McInnes noted that the government had tried to nurture the sector through earlier means -- a special directive to the utilities commission, other policies aimed at BC Hydro. "Subtle policy direction obviously hasn't worked," he added.
Nothing subtle about the latest actions. The cabinet rejected the utilities commission's preference for continued reliance on the natural-gas-fired Burrard Thermal plant. The plant is officially declared a relic, available only for emergency backup purposes. Hydro is thus freed to seek out private operators to develop the equivalent amount of replacement power via wind farms, run-of-the-river generating stations, and other sources of greenhouse-gas-emissions-free electricity. Nor should there be any doubt that the house-cleaning at the top is also intended to speed up the drive for more generating capacity, probably including power for export.
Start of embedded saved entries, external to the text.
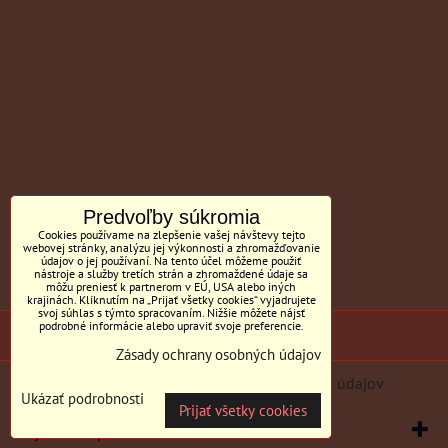
Predvoľby súkromia
Cookies používame na zlepšenie vašej návštevy tejto
webovej stránky, analýzu jej výkonnosti a zhromažďovanie
údajov o jej používaní. Na tento účel môžeme použiť
nástroje a služby tretích strán a zhromaždené údaje sa
môžu preniesť k partnerom v EÚ, USA alebo iných
krajinách. Kliknutím na „Prijať všetky cookies“ vyjadrujete
svoj súhlas s týmto spracovaním. Nižšie môžete nájsť
podrobné informácie alebo upraviť svoje preferencie.
(c) Sedačky BILL MC Tornyai
Zásady ochrany osobných údajov
Predvoľby súkromia
Zásady ochrany osobných údajov
Ukázať podrobnosti
Prijať všetky cookies
Vytvorené pomocou:
BiznisWeb.sk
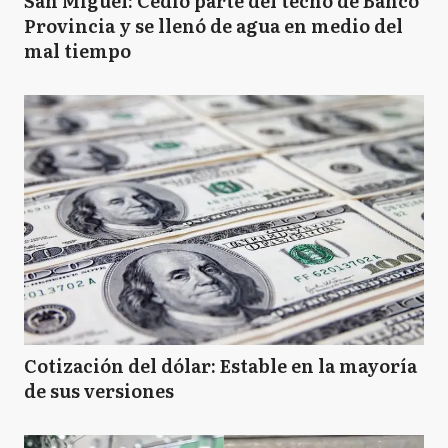
San Miguel: Cedió parte del techo de Banco
Provincia y se llenó de agua en medio del
mal tiempo
Cotización del dólar: Estable en la mayoría
de sus versiones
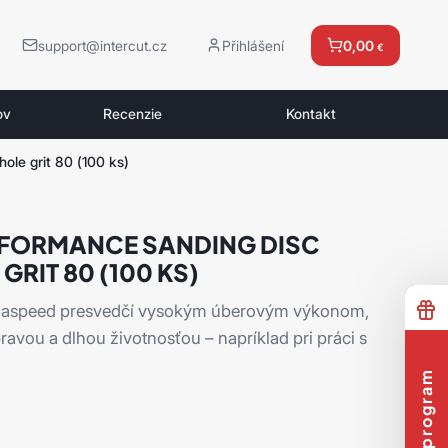
support@intercut.cz
Přihlášení
0,00
€
ov
Recenzie
Kontakt
le grit 80 (100 ks)
RFORMANCE SANDING DISC
GRIT 80 (100 KS)
siaspeed presvedčí vysokým úberovým výkonom,
vou a dlhou životnosťou – napríklad pri práci s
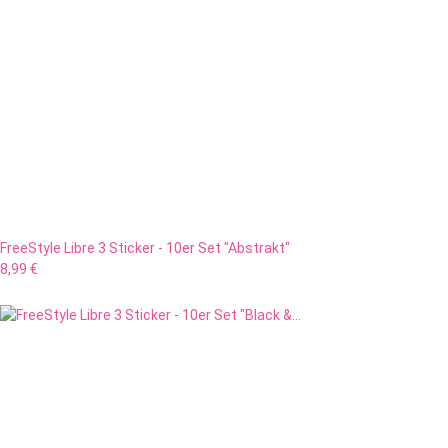
FreeStyle Libre 3 Sticker - 10er Set "Abstrakt"
8,99 €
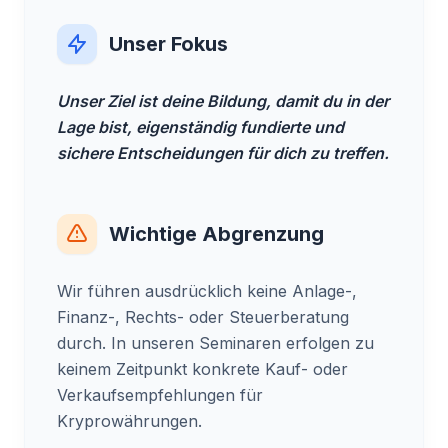
Unser Fokus
Unser Ziel ist deine Bildung, damit du in der
Lage bist, eigenständig fundierte und
sichere Entscheidungen für dich zu treffen.
Wichtige Abgrenzung
Wir führen ausdrücklich keine Anlage-,
Finanz-, Rechts- oder Steuerberatung
durch. In unseren Seminaren erfolgen zu
keinem Zeitpunkt konkrete Kauf- oder
Verkaufsempfehlungen für
Kryprowährungen.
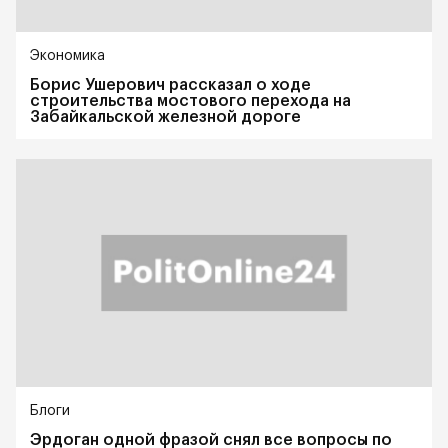
Экономика
Борис Ушерович рассказал о ходе
строительства мостового перехода на
Забайкальской железной дороге
Блоги
Эрдоган одной фразой снял все вопросы по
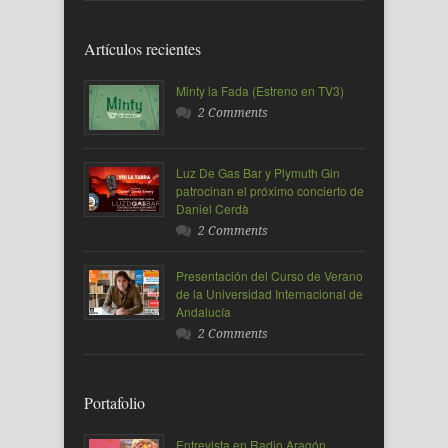
Artículos recientes
Minty la Fada (Estreno en TV3)
2 Comments
Luz De Gas Bar y Plymuth Gin
patrocinan el próximo concierto de
Daniel Cerdà
2 Comments
Presentación del Curso de Verano
de la Universidad Internacional de
Andalucía
2 Comments
Portafolio
Entrevista en Radio Aragón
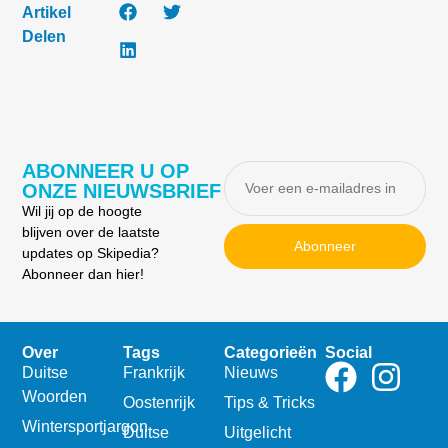
Artikel
Delen
ABONNEER U OP
ONZE NIEUWSBRIEF
Wil jij op de hoogte
blijven over de laatste
Abonneer
updates op Skipedia?
Abonneer dan hier!
Over
Tags
Categorieën
Social
Duitse
Frankrijk
Nieuws
Woorden
Oostenrijk
Tips & Tricks
Wintersportjargon
Duitse
Uitgelicht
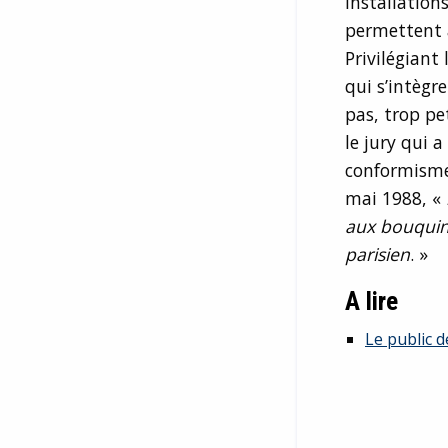
installation
permettent a
Privilégiant
qui s’intègr
pas, trop pe
le jury qui a
conformisme.
mai 1988,
«
aux bouquini
parisien
. »
A lire
Le public d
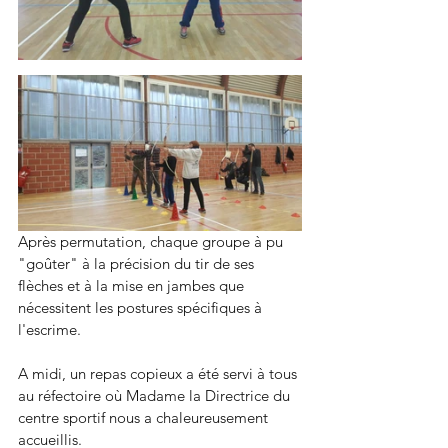
Après permutation, chaque groupe à pu 
"goûter" à la précision du tir de ses 
flèches et à la mise en jambes que 
nécessitent les postures spécifiques à 
l'escrime. 
A midi, un repas copieux a été servi à tous 
au réfectoire où Madame la Directrice du 
centre sportif nous a chaleureusement 
accueillis. 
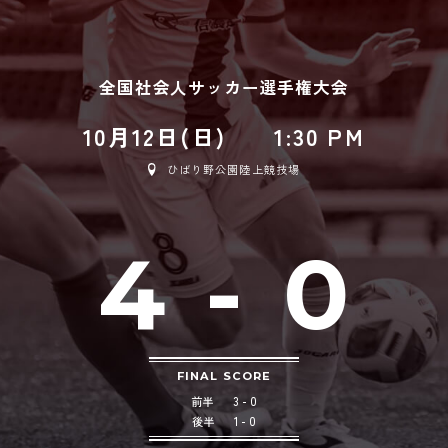
全国社会人サッカー選手権大会
10月12日(日)
1:30 PM
ひばり野公園陸上競技場
4
-
0
FINAL SCORE
前半
3 - 0
後半
1 - 0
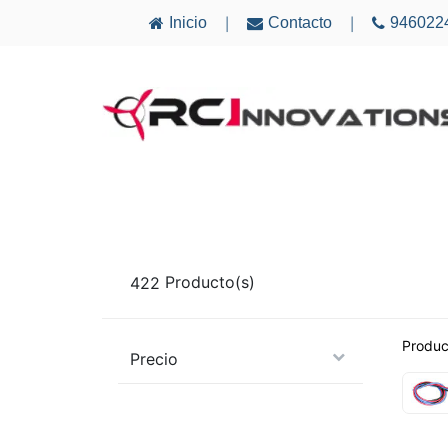
Inicio
Contacto
946022
|
|
AVIONES
ELECTRÓNICA
MULTICÓ
422
Producto(s)
Produc
Precio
In fairness to Elton, he had to steer the company through an era of mixed messages. A cabinet that four years ago demanded an energy plan, then ordered it scrapped just 48 hours before it was to be released. A premier who went from being a climate-change skeptic to one of the leading advocates of climate action in the space of two years.
A government that was on fast forward so long as the premier was focused. Then constipated as soon as his attention was diverted elsewhere.
The news about Elton sparked a round of mainly groundless speculation about successors. Deputy energy minister Greg Reimer. Jessica McDonald, the premier's recently departed deputy. Vanoc boss John Furlong. Deputy finance minister Graham Whitmarsh.
Doyle, for his part, has hired a head-hunting firm and launched it on what he insists will be "a real hunt" for the CEO.
What's he looking for? "Huge intellect. Leadership. Presence. Ability to deal with stakeholders." Others would say the next Hydro chief needs a thorough grasp of the much-changing energy industry. Plus the know-how to preside over what looks to be the biggest expansion in generating capacity (in-house and on-contract) since the 1970s.
But if Elton were talking, he might say his successor will most of all need the ability to distinguish signal from noise, particularly in the messages coming from the political masters in Victoria.